Plasma technology is already used in the likes of plasma televisions, plasma etchings, water purification systems, and high-temperature laser cutting. Plasma is one of the four fundamental states of ordinary matter (along with solids, gases, and liquids). It makes up 99% of the visible universe and is electrically conductive because it contains charged particles such as ions and/ or electrons. Plasma is generated and put in motion by sending a strong electromagnetic current through a neutral gas.

With regard to water purification, plasma technology is considered energy-saving compared to, for instance, the boiling of water. The unit used does, however, need a constant supply of power. “Energy provision is therefore an important concept when it comes to plasma technology,” Dr Iwarere said.

He is proud of how his postgraduate students have run with his ideas and have included the use of renewable solar-powered battery units into their design. Their lab-scale purification unit has already been successfully tested. It entails a plasma reactor in which water is cleaned to drinking standards thanks to electric currents being sent through at high voltage, with tanks storing untreated and clean water separately.

 

UP chemical engineering students with the residents of Tshikuwi village in Limpopo.

Members of the UP team worked with the residents and leaders of Tshikuwi village in Limpopo to obtain water for testing and shoot the video for their submission.

The team’s current laboratory prototype could provide 120 litres of clean water every four hours in off-grid situations. “This is enough to serve the purposes of at least eight households,” Babalola said.

“Many villages in South Africa and the rest of Africa do not have clean running water, nor do they have access to electricity. Therefore, the addition of a solar energy unit to the design is important,” added project leader Tshigo.

Dr Iwarere also has students working on the use of plasma technology to clean water that contains traces of antibiotics, antifungal medicines, and the like.

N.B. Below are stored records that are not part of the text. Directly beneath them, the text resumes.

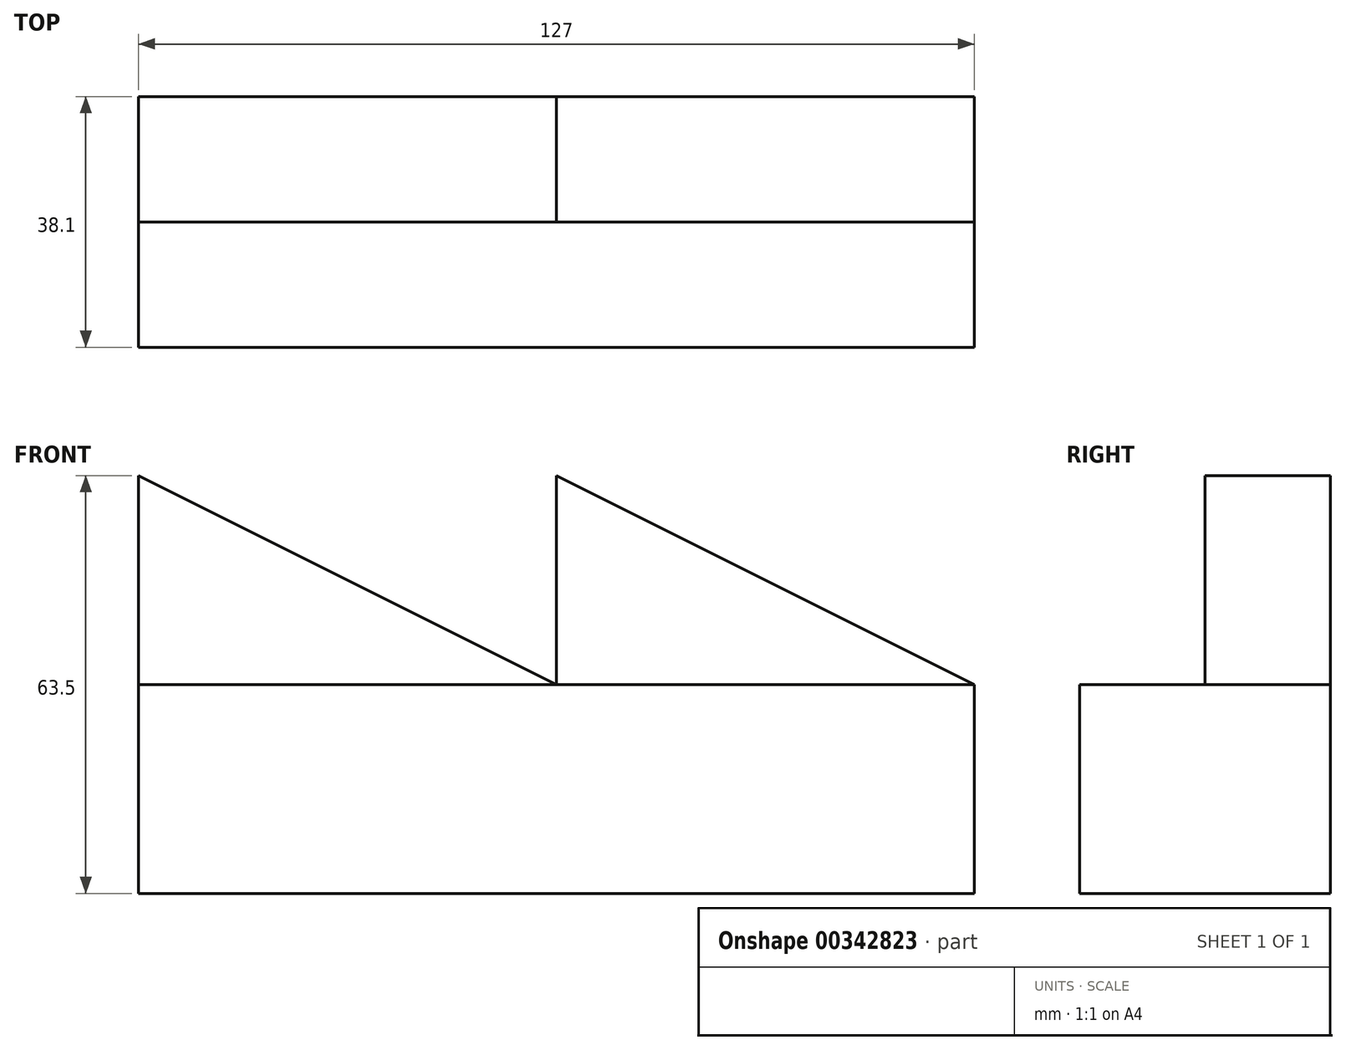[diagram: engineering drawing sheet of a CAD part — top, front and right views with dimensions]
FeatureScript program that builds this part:
annotation { "Feature Type Name" : "Feature", "Feature Type Description" : "" }
export const myFeature = defineFeature(function(context is Context, id is Id, definition is map)
    precondition{}
    {
        {
            var Q0;
            Q0=qCreatedBy(makeId("Front.planeOp"),FACE);
            var sketch = newSketch(context, id + "F0", { "sketchPlane" : qUnion([Q0])});
            skLineSegment(sketch, "E0", {"start": v(-55.37, -36.16) * mm, "end": v(71.63, -36.16) * mm});
            skLineSegment(sketch, "E1", {"start": v(-55.37, -36.16) * mm, "end": v(-55.37, -4.4) * mm});
            skLineSegment(sketch, "E2", {"start": v(-55.37, -4.4) * mm, "end": v(71.63, -4.4) * mm});
            skLineSegment(sketch, "E3", {"start": v(71.63, -4.4) * mm, "end": v(71.63, -36.16) * mm});
            skSolve(sketch);
        }
        {
            var Q0;
            Q0=makeQuery(id+"F0.imprint","IMPRINT",FACE,{"disambiguationData":[TD([[makeQuery(id+"F0.imprint","IMPRINT",EDGE,{"derivedFrom":sQuery(id+"F0.wireOp",EDGE,"E0")}),1.0]])]});
            extrude(context, id + "F1", {"entities" : qUnion([Q0]), "depth" : 38.1 * mm});
        }
        {
            var Q0;
            Q0=makeQuery(id+"F1.opExtrude","CAP_FACE",FACE,{"disambiguationData":[OSD([sQuery(id+"F0.wireOp",EDGE,"E0"),sQuery(id+"F0.wireOp",EDGE,"E1"),sQuery(id+"F0.wireOp",EDGE,"E2"),sQuery(id+"F0.wireOp",EDGE,"E3")])],"isStart":true});
            var sketch = newSketch(context, id + "F2", { "sketchPlane" : qUnion([Q0])});
            skLineSegment(sketch, "E4", {"start": v(55.37, -4.4) * mm, "end": v(-8.13, -4.4) * mm});
            skLineSegment(sketch, "E5", {"start": v(55.37, -4.4) * mm, "end": v(55.37, 27.34) * mm});
            skLineSegment(sketch, "E6", {"start": v(55.37, 27.34) * mm, "end": v(-8.13, -4.4) * mm});
            skLineSegment(sketch, "E7", {"start": v(-8.13, -4.4) * mm, "end": v(-8.13, 27.34) * mm});
            skLineSegment(sketch, "E8", {"start": v(-8.13, 27.34) * mm, "end": v(-71.63, -4.4) * mm});
            skLineSegment(sketch, "E9", {"start": v(-71.63, -4.4) * mm, "end": v(-8.13, -4.4) * mm});
            skSolve(sketch);
        }
        {
            var Q0;
            Q0 = qSketchRegion(id + "F2", true);
            extrude(context, id + "F3", {"entities" : qUnion([Q0]), "operationType" : NewBodyOperationType.ADD, "oppositeDirection" : true, "depth" : 19.05 * mm});
        }
    });
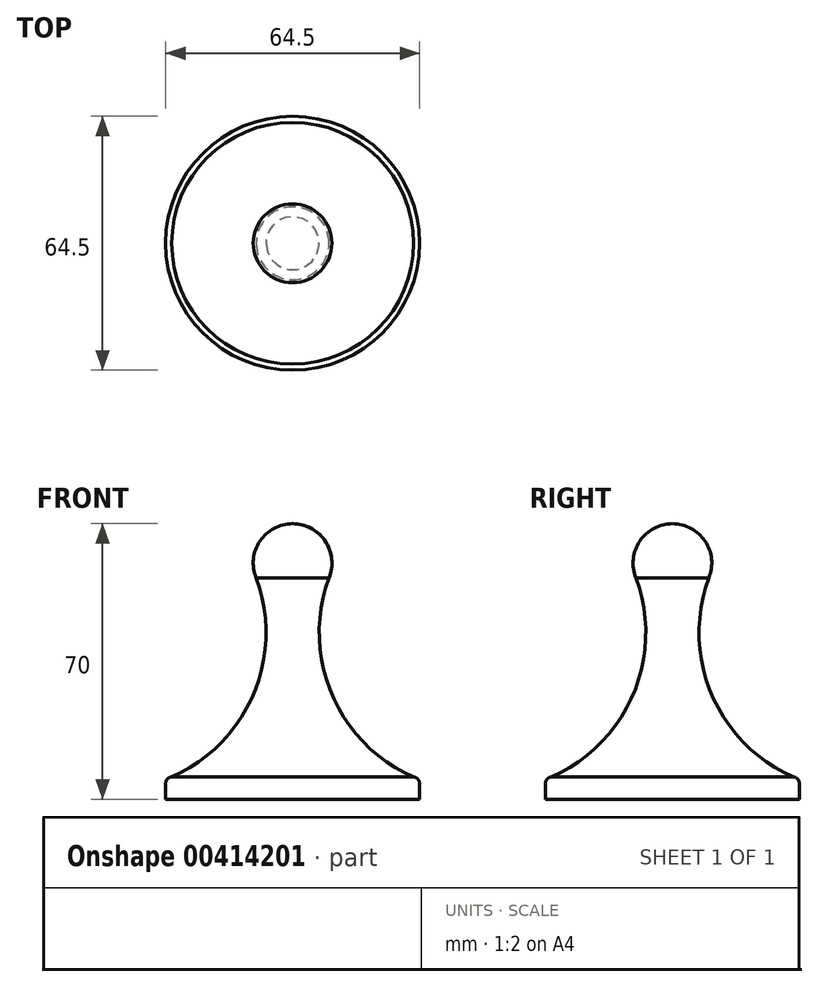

One student is exploring how to deactivate antibiotic-resistant bacteria and their genes using non-thermal atmospheric plasma technology, while another is optimising the use of ozone as part of a point-to-use water purification process.

Dr Iwarere hopes that the research done in the unit will ultimately help people in many countries in sub-Saharan Africa who struggle to access clean, drinkable water. “Many lives are lost through water-related diseases. Our vision is to see a healthy and productive Africa, and to address some of the United Nations Sustainable Development Goals, and the African Union’s Agenda 2063.”